主催: 一般社団法人日本周産期・新生児医学会
会議名: 周産期学シンポジウム:母体・胎児・新生児の立場から常位胎盤早期剥離を考える〜母児の予後改善のために〜
回次: 36
開催地: 長野県
開催日: 2018/01/19 - 2018/01/20
p. 79-83
背景
常位胎盤早期剥離(以下,早剥)による母体死亡は近年減少したものの,児に対しては新生児仮死や子宮内胎児死亡(intrauterine fetal death;IUFD)を引き起こすことがあり,児の予後に大きな影響を及ぼす。当院は本研究期間内では埼玉県唯一の総合周産期母子医療センターであり,県内全域から母体搬送を受け入れている。そのため搬送に時間を要する可能性があり,早剥発症後,かかりつけ医を受診し,早剥と診断された後に当院へ搬送されるも,当院到着時すでにIUFDとなっていたり,胎児生存例で直ちに娩出するも神経学的予後不良となったりする例をしばしば経験する。本疾患における母児のアウトカムを改善するためには,搬送システムや麻酔・周術期管理に改善の余地があると考え,われわれは以下のようなシステムを提案したい。

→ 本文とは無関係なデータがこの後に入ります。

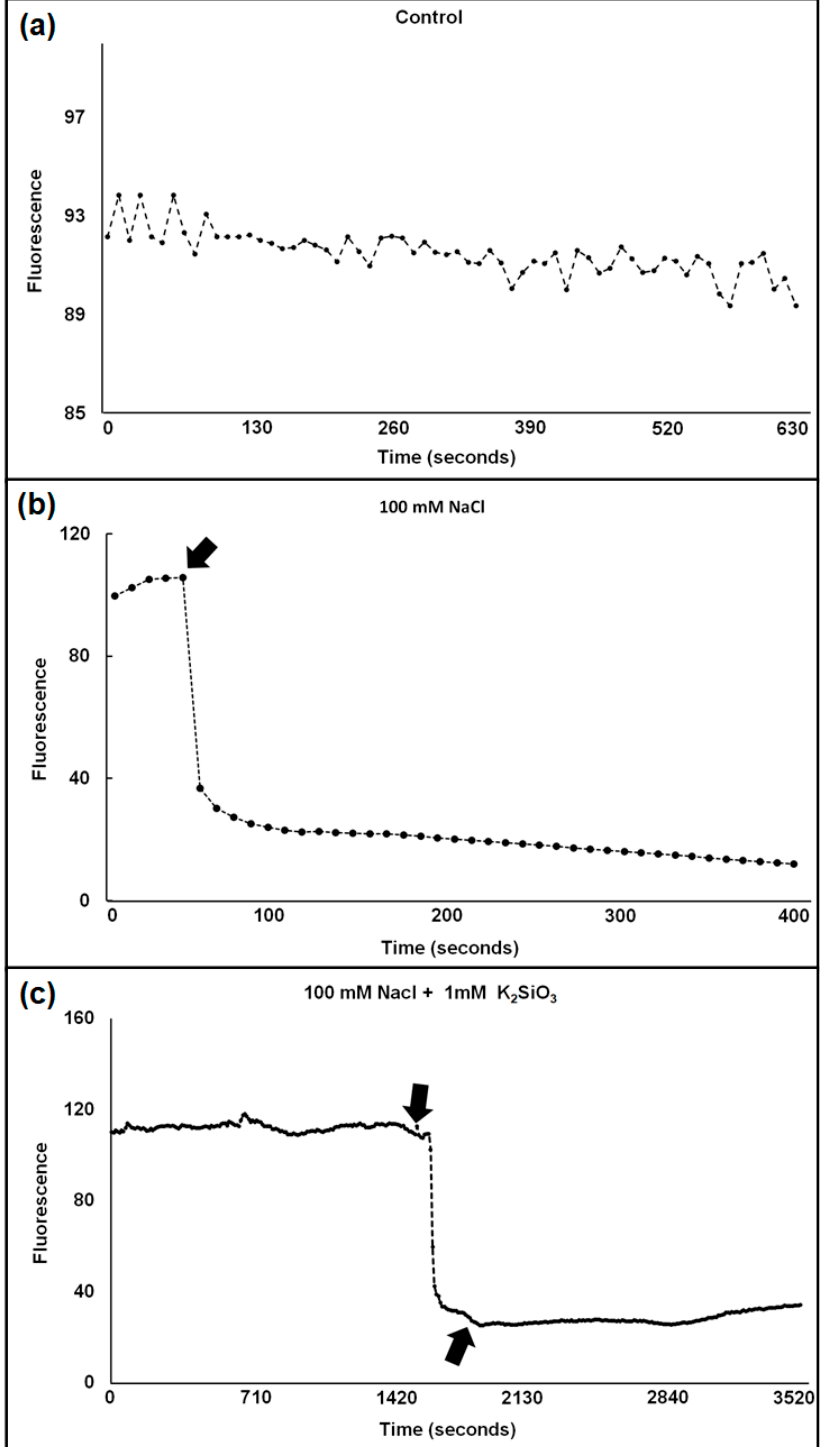
Figure 1. ( a – c ) Typical traces show the influx of Cl − into the cytosol of a wheat protoplast in the absence of NaCl ( a ), in the presence of 100 mM NaCl ( b ), and in the presence of 100 mM NaCl + 1 mM K 2 SiO 3 ( c ). Arrows indicate addition of NaCl ( b ) and of NaCl + 1 mM K 2 SiO 3 ( c ). Excitation and emission wavelengths were 350 ± 10 and 460 ± 10, respectively.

① 早剥を疑う症状が出現した場合,搬送を要する施設を経由せず,周産期センターを直接受診する。
② 周産期センターが近くにない場合は,受診施設で脊髄くも膜下麻酔(以下,脊麻)により帝王切開を施行し,必要ならば産褥搬送・新生児搬送とする。
上記②について,受診施設の多くは麻酔科医が常駐していないことが想定されるため,帝王切開を全身麻酔(以下,全麻)で行うのは困難と考え,脊麻を施行することの可否を検討する必要があると考えた。そこで,上記システムの妥当性を評価するために本研究を行った。